The talk announced in this newsletter was inspired by Hacia un perfil del arte latinoamericano, the exhibition that opened on June 22, 1972, at the CAYC in Buenos Aires. This was one of the first times this particular title was used, after being suggested earlier at the III Bienal de Arte Coltejer in Medellín, Colombia, and at the Salón de la Independencia in Quito, Ecuador; both these events took place in May of that year. Argentinean and international artists showed heliographs at these events as a way to discuss the political situations that were common in Latin American countries at the time, especially those in the Southern Cone that were under the thumb of military dictatorships. This revealed a remarkable about-face in the center’s discourse that, in its earlier years, focused on an exploration of the link between art and technological development. As is stated in this article, “every work, gesture, or word expressed by an Argentinean artist must seek to awaken and clarify his fellow Argentineans’ awareness of their current reality.” The use of the term “awareness” is significant here, not just because of its political implications, but also in terms of the growing popularity of psychoanalysis that would leave its mark in Argentina over the course of time.
The “regional” tone that the center’s political discourse adopted was obvious and undeniable. Its reflections, in fact, acknowledged the rapid dissemination throughout Latin America of the Theory of Dependence, which explained that the poverty the region’s countries were experiencing was a result of the oppression of the great world powers. In the specific case of Argentina, violence arose during the early 1970s, a period that was vividly marked by the multiple elections held after a number of de facto governments (Onganía, Levingston, and Lanusse), the legalization of political parties, the armed organizations movement, , the return of Juan Domingo Perón from his long exile, and the brief peronista government of Héctor J. Cámpora. All these factors combined to launch a mass mobilization at all levels and, in some cases, to encourage the use of armed violence as a way to change Argentinean society.
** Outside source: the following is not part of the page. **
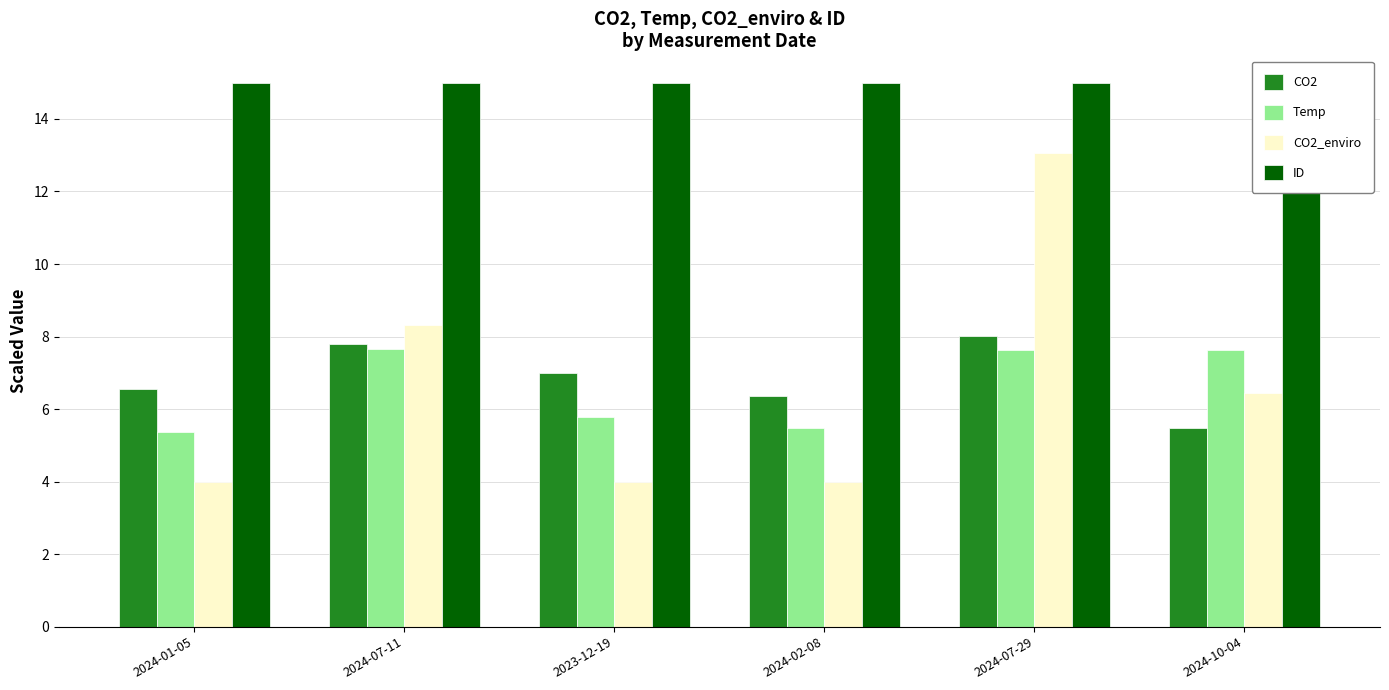

True or false: CO2_enviro has a value of 2.1 at 2023-12-19.

False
This change in the CAYC’s strategies coincided with the emergence of the group known as the Grupo de los Trece, whose original members were Jacques Bedel, Luis(Fernando) Benedit, Gregorio Dujovny, Carlos Ginzburg, Victor Grippo, Jorge González Mir, Jorge Glusberg, Vicente Marotta, Luis Pazos, Alberto Pellegrino, Alfredo Portillos, Juan Carlos Romero, and Julio Teich. The text is accompanied by a photograph of the group.
[For additional information about perfil, see GT-125 (doc. no. 1476409), GT-128 (doc. no. 1476410), GT-136 (doc. no. 1476334)].